Exercise materials:
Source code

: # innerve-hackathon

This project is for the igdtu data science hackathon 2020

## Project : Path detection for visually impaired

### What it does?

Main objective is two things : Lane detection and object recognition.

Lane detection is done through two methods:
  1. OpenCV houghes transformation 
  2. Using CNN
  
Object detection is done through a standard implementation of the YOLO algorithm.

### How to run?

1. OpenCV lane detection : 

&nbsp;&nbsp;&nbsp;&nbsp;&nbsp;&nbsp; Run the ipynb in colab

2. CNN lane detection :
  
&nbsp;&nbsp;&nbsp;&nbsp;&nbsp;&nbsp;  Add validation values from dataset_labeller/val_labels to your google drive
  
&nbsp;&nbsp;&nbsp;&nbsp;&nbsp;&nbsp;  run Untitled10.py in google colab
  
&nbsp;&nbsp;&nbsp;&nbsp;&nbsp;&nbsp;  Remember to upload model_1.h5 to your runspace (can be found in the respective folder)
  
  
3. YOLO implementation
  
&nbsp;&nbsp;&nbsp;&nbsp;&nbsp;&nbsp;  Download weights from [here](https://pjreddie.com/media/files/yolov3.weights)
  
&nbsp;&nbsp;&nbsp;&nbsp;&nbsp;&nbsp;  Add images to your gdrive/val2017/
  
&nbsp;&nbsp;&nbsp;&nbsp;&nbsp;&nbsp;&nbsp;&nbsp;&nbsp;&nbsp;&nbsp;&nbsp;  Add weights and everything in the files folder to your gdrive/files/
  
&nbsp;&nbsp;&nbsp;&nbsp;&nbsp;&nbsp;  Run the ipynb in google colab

Assignment: Where a line of the data holds "google", show that line.

Task output:
&nbsp;&nbsp;&nbsp;&nbsp;&nbsp;&nbsp;  Add validation values from dataset_labeller/val_labels to your google drive
&nbsp;&nbsp;&nbsp;&nbsp;&nbsp;&nbsp;  run Untitled10.py in google colab
&nbsp;&nbsp;&nbsp;&nbsp;&nbsp;&nbsp;  Run the ipynb in google colab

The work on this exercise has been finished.